Nuts, right? (Yeah, yeah—laugh it up. The pun was intended.)

Acorns, or oak nuts, are nutritional powerhouses.

Depending on the species, a single acorn can contain up to 18% fat, 6% protein, and 68% carbohydratewith the rest just being water, minerals, and gut-healthy fiber. 

Acorns are also great sources of both vitamins A and C, as well as having a long list of essential and nonessential aminos acids. 

With those numbers, it’s easy to understand why the native people here in California never resorted to agriculture and why—interestingly—they never spoke of—or created traditions for—famine.

To speak more about this abundant wild food, I'm excited to introduce to you someone I've mentioned many times on Ancestral Health Radio before: Daniel Vitalis.

I waited for what seemed like a couple years for this interview... Which, by the way, is a solid two hours.
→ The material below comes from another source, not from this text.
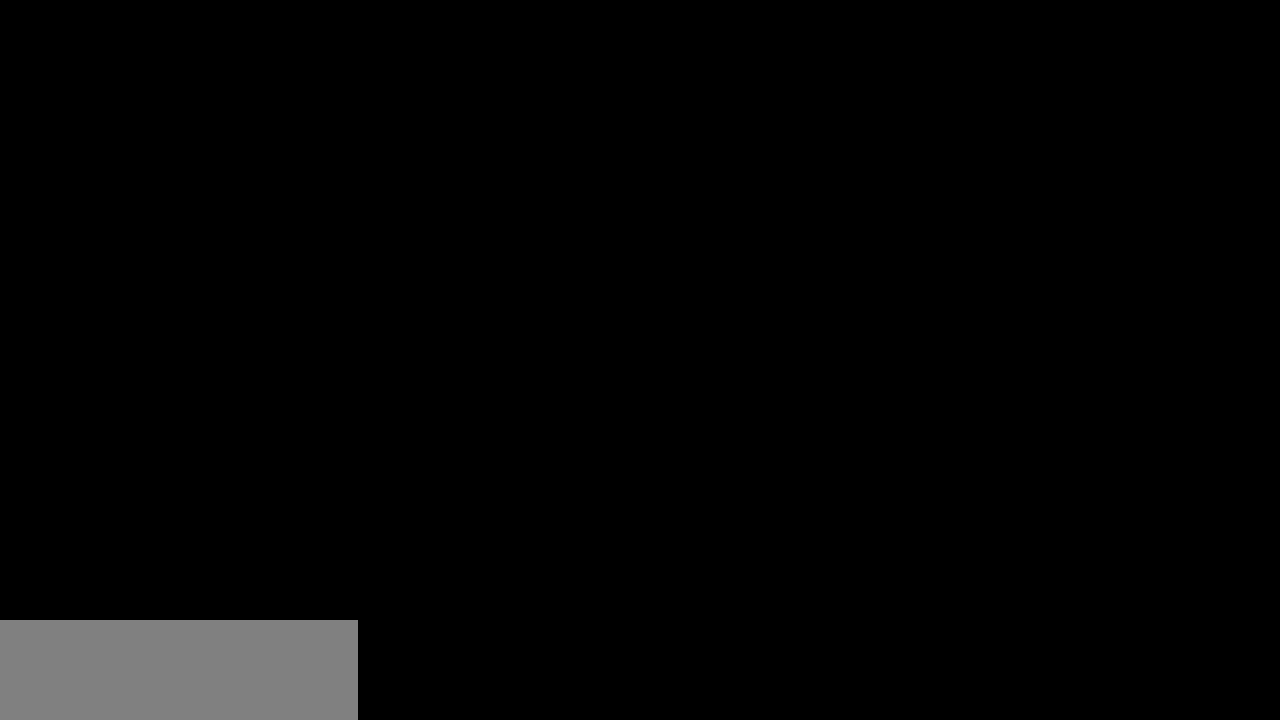
{"keys": ["right"], "events": []}
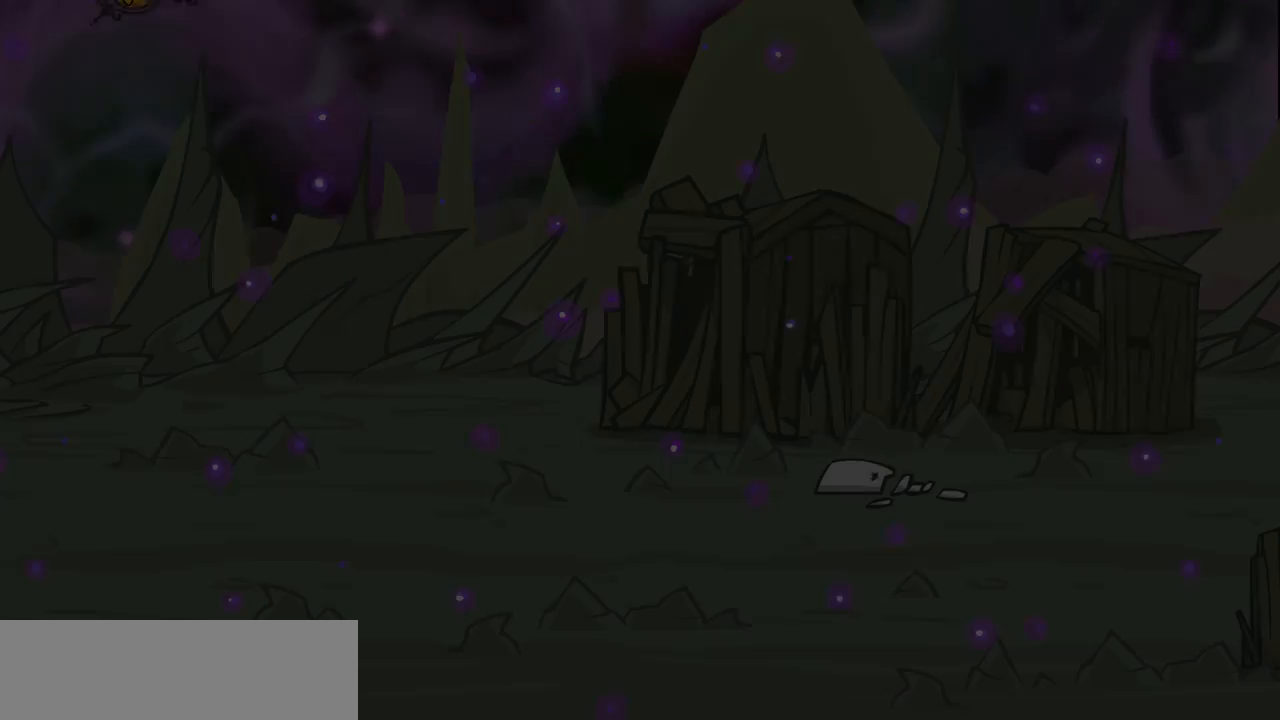
{"keys": ["right"], "events": []}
So I decided to break it up into a two-part episode, so your ears can have something to munch on later.

Daniel's helped me, as well as many of my friends, better understand ecology through ancestral lifeways.

In today's episode, you'll learn...

  • Why Daniel says he no longer has a morning routine,
  • The wild food Daniel believes is going to revolutionize food production (hint: It's "not a grain"),
  • Why Daniel's use of technology scares him (and why technology should scare you, too), and...
  • Much, much more.
  • Episode Breakdown

    • Welcome Daniel onto the show

    • The significance of being a symbol and the impact that idea has on Daniel

    • Why Daniel separates the mundane intricacies of his personal life from his business life

    • Daniel's opinion on actors and sports figures as political commentators

    • Why Daniel says he's not the person to speak about productivity or systems related to entrepreneurship

    • How Daniel is currently prioritizing in his personal life 

    • Why Daniel no longer subscribes to the idea of morning routines

    • Why Daniel and his partner don't live together

    • Four of Daniel's daily practices

    • The one skill Daniel's currently spending most of his time on

    • Why processing food takes president over many facets of Daniel's lifestyle

    • Daniel's favorite foraging season

    • Daniel explains the anthroposcene era and its significance to modern hunting and gathering

    • Why Daniel says you'd be hard pressed to find any true hunter-gatherers these day

    • The wild food Daniel believes is going to revolutionize food production (hint: It's "not a grain")

    • The role grains have played in the civilizing of the modern world

    • What Daniel says is more exciting, and bigger work, than any one food

    • The two-pronged idea behind Daniel's episode, "Is Wild Food A Privilege?"

    • Daniel opens up and shares his traumatic background growing up in the United States

    • Why building a loyal team of people who share your vision can be one of the hardest things you can ever do

    • Daniel's thoughts on white privilege and America's self-correcting constitution

    • Why Daniel won't touch the topic of evolutionary and biological psychology 

    • Why we're currently fighting an information-based civil war

    • Daniel's personal conservation efforts

    • Why most of the people Daniel says he's inspired by are not people who specifically identify with the word rewilding

    • The four guests that have most impacted Daniel over the span of 175+ episodes of the Rewild Yourself podcast (Stephen Jenkinson, Dan Flores, Gabor Maté, and Neil Strauss) 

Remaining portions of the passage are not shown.